(Stored data entries)
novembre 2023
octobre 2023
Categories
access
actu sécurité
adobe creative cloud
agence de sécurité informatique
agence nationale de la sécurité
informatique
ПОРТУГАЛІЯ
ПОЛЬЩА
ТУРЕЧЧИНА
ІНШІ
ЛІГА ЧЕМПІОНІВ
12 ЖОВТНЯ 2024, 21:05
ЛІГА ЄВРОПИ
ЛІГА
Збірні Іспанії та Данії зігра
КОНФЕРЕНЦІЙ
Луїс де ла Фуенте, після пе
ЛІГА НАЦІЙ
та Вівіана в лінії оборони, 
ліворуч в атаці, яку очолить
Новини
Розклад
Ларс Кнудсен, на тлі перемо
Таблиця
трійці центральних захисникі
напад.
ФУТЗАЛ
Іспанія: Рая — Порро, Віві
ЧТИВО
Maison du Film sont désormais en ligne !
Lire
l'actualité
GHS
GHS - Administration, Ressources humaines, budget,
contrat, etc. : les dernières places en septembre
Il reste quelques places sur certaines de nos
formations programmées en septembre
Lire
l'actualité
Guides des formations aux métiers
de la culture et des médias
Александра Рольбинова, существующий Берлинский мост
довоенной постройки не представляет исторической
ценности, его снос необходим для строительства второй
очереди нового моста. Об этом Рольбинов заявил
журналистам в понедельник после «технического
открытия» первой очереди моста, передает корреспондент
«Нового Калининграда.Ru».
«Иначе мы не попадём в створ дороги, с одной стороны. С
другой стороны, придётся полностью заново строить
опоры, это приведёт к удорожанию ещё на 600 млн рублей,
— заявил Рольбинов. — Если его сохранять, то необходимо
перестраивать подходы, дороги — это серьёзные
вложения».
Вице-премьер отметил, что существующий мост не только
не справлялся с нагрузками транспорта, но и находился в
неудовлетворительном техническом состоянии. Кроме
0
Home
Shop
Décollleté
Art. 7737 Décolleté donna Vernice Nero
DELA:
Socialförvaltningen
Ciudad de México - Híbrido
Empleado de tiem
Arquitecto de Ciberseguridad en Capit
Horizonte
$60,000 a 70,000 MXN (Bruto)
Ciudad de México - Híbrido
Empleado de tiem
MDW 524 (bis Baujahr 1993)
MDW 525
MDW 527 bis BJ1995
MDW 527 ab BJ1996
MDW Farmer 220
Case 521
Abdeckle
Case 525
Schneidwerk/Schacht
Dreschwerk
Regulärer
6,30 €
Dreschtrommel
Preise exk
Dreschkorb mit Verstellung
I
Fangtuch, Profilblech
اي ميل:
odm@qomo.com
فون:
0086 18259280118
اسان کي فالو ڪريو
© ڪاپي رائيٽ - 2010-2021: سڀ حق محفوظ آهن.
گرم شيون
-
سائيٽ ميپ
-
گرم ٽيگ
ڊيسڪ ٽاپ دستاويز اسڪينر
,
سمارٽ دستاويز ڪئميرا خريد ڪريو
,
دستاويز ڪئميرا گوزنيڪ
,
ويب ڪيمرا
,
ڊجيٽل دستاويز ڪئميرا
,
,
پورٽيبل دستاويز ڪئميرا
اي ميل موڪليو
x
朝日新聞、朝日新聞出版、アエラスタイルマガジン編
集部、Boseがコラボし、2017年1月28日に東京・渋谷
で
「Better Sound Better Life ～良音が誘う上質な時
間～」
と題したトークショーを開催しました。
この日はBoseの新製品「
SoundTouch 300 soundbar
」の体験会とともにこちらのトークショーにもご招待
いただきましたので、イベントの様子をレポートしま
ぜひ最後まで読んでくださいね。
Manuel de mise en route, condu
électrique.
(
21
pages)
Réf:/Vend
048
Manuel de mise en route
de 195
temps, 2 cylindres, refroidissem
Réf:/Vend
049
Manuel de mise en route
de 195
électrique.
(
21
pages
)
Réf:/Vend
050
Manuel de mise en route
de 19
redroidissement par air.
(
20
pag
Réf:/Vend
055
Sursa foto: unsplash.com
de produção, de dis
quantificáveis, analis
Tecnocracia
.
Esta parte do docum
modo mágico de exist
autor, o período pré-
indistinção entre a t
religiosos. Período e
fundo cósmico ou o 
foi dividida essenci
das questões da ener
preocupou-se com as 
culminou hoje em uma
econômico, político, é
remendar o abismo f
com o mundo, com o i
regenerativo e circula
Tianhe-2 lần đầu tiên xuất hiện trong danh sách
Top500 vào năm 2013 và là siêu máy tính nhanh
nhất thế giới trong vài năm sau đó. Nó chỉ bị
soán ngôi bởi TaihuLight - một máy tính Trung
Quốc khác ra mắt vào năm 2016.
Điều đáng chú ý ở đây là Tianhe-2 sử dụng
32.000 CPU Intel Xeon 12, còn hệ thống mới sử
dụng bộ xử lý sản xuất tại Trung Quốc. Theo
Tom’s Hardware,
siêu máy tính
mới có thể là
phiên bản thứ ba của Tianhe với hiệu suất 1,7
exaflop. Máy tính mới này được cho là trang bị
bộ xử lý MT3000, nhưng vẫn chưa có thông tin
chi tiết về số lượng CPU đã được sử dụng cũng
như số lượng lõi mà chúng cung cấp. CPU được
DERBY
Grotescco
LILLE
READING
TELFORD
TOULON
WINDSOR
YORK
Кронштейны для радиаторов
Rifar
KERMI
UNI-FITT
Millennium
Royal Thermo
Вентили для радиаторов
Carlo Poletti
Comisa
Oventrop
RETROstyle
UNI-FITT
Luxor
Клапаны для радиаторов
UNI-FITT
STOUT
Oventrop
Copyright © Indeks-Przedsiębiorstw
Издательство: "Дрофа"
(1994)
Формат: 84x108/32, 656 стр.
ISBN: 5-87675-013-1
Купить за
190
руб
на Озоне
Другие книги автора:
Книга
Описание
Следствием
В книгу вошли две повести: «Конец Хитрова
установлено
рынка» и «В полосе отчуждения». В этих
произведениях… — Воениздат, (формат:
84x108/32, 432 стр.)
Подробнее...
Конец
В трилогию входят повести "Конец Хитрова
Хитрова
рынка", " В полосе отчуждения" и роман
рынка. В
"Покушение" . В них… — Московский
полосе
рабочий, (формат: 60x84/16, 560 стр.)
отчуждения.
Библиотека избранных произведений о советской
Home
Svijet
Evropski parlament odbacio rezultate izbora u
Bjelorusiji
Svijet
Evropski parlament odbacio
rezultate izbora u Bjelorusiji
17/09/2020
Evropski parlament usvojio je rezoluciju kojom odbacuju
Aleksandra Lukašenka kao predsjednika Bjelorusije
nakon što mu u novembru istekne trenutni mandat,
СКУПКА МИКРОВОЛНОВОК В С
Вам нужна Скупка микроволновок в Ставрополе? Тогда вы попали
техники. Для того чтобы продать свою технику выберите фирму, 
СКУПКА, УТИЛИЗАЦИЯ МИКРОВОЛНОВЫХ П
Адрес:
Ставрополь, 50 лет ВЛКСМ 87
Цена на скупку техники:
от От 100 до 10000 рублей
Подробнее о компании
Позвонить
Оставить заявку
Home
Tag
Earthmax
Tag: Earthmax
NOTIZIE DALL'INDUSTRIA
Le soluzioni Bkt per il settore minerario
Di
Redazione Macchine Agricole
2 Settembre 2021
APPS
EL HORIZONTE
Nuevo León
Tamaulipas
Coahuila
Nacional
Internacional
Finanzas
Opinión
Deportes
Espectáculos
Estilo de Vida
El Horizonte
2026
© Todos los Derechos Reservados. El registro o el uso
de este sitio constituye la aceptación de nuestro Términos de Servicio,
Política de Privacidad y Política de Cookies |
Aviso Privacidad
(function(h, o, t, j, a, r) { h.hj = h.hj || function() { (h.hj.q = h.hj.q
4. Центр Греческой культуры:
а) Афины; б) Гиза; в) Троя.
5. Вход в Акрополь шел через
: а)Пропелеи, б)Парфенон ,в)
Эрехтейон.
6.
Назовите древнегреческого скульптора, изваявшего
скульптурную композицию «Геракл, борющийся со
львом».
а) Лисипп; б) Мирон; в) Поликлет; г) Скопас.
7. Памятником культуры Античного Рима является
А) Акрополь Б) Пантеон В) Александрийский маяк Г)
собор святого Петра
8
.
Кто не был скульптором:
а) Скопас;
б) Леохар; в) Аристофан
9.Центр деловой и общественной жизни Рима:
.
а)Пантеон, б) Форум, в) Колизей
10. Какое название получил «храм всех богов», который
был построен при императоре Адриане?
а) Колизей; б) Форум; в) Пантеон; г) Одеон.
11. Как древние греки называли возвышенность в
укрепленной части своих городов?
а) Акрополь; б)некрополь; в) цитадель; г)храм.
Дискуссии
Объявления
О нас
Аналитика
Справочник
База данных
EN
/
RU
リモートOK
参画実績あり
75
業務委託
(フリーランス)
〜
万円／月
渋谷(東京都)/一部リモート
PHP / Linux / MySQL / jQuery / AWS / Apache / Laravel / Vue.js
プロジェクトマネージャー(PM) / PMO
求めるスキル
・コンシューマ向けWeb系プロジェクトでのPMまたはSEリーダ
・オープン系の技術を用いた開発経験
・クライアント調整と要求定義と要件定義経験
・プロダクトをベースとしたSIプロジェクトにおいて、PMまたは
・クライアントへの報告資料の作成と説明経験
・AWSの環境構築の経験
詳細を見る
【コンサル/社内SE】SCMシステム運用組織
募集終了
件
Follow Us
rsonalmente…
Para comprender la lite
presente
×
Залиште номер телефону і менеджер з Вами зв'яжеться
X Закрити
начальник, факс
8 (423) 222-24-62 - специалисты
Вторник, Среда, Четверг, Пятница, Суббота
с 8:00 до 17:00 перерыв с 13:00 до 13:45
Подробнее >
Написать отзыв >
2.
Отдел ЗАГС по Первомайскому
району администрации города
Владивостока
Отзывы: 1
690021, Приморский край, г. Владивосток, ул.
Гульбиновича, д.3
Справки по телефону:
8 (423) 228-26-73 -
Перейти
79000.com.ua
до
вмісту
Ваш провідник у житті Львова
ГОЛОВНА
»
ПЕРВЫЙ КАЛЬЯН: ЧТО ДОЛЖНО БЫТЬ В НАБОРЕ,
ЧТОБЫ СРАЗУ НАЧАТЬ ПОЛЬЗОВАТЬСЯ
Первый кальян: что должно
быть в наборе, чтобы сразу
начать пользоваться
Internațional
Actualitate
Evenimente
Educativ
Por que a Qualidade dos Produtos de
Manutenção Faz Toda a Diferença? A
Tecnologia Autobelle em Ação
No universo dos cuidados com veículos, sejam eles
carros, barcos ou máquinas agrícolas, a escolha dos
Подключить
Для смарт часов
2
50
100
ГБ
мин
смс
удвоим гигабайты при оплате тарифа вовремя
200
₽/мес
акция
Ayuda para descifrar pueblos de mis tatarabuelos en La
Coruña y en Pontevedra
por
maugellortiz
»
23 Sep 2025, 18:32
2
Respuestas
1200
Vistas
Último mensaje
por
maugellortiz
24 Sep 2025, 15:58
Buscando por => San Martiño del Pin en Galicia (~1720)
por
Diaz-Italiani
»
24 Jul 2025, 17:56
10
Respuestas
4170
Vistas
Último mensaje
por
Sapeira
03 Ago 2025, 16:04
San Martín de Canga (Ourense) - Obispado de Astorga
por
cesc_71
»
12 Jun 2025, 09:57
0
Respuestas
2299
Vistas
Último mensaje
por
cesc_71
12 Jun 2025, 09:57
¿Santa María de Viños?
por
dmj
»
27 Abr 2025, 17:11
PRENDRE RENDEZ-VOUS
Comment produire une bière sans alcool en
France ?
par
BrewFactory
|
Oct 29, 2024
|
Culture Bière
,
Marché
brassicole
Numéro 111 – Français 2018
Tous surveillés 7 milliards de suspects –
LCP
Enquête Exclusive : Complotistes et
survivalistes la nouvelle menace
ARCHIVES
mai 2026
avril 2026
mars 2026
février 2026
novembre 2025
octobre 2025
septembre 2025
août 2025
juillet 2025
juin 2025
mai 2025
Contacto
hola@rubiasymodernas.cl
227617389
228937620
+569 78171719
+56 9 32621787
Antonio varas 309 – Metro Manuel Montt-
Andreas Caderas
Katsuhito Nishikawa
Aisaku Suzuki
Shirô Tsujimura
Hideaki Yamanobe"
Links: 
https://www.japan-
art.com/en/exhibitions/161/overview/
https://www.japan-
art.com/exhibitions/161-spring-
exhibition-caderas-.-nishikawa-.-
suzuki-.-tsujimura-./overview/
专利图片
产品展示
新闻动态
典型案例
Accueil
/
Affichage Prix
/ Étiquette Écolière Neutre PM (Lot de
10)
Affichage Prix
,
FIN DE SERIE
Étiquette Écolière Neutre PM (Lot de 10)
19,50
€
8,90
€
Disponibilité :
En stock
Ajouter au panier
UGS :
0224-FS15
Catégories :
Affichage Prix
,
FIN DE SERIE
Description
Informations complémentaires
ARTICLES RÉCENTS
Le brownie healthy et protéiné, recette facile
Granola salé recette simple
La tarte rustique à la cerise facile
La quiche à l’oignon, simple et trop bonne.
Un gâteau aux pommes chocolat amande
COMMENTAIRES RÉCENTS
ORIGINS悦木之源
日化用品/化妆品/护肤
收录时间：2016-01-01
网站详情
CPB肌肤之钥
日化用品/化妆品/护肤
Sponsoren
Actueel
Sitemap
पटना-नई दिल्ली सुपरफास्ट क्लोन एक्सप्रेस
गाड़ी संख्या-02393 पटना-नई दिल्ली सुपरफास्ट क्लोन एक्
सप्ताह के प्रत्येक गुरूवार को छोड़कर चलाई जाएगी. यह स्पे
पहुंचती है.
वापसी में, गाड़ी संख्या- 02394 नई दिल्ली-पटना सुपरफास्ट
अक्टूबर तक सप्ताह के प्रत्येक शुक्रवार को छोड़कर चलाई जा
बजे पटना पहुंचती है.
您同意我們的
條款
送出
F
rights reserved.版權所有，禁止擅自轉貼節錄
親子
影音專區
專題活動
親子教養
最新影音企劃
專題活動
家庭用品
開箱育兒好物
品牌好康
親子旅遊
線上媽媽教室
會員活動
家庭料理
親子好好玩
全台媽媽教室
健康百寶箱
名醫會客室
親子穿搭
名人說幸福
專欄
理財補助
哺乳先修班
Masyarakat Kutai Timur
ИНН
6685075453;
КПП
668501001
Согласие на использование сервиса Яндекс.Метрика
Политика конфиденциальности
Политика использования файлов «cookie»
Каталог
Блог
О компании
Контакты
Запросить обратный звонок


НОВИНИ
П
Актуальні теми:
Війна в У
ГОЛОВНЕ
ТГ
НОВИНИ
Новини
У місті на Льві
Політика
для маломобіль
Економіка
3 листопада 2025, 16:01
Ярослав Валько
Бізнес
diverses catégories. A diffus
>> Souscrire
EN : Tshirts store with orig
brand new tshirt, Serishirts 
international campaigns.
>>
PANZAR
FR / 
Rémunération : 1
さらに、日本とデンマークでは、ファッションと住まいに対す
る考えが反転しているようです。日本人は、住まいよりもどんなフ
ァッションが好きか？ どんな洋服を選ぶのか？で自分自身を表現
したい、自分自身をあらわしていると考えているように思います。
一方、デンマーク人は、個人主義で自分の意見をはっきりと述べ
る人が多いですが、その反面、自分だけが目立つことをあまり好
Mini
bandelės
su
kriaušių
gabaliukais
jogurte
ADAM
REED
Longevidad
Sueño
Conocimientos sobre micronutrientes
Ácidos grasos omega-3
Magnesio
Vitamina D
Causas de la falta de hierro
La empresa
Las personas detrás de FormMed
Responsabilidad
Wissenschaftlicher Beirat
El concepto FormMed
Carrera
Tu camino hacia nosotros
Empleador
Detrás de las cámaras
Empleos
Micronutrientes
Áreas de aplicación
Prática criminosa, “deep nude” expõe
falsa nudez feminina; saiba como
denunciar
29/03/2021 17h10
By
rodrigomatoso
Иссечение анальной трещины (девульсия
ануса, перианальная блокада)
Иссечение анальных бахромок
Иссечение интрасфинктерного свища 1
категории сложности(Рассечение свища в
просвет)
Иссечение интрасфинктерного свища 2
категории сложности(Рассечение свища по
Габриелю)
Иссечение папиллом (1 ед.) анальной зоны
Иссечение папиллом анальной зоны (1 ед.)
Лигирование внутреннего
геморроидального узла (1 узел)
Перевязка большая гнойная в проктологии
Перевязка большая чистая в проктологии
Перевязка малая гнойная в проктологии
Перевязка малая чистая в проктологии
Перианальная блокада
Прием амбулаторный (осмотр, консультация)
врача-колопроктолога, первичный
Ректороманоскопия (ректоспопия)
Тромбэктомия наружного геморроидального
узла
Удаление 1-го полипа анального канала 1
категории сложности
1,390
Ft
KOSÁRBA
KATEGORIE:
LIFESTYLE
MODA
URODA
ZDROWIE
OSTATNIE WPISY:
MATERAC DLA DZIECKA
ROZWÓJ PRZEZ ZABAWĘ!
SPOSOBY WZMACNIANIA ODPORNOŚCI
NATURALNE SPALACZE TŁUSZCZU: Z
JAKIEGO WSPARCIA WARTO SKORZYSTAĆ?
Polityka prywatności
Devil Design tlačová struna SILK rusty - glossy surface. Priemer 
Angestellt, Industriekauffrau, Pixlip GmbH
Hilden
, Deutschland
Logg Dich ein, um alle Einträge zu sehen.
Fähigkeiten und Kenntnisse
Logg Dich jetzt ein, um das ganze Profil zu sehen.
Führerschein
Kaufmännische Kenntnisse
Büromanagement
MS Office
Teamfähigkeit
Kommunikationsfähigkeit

== Problem statement ==
Check every line above for the string "повести" and copy those that have it.

== Result of the task ==
В книгу вошли две повести: «Конец Хитрова
В трилогию входят повести "Конец Хитрова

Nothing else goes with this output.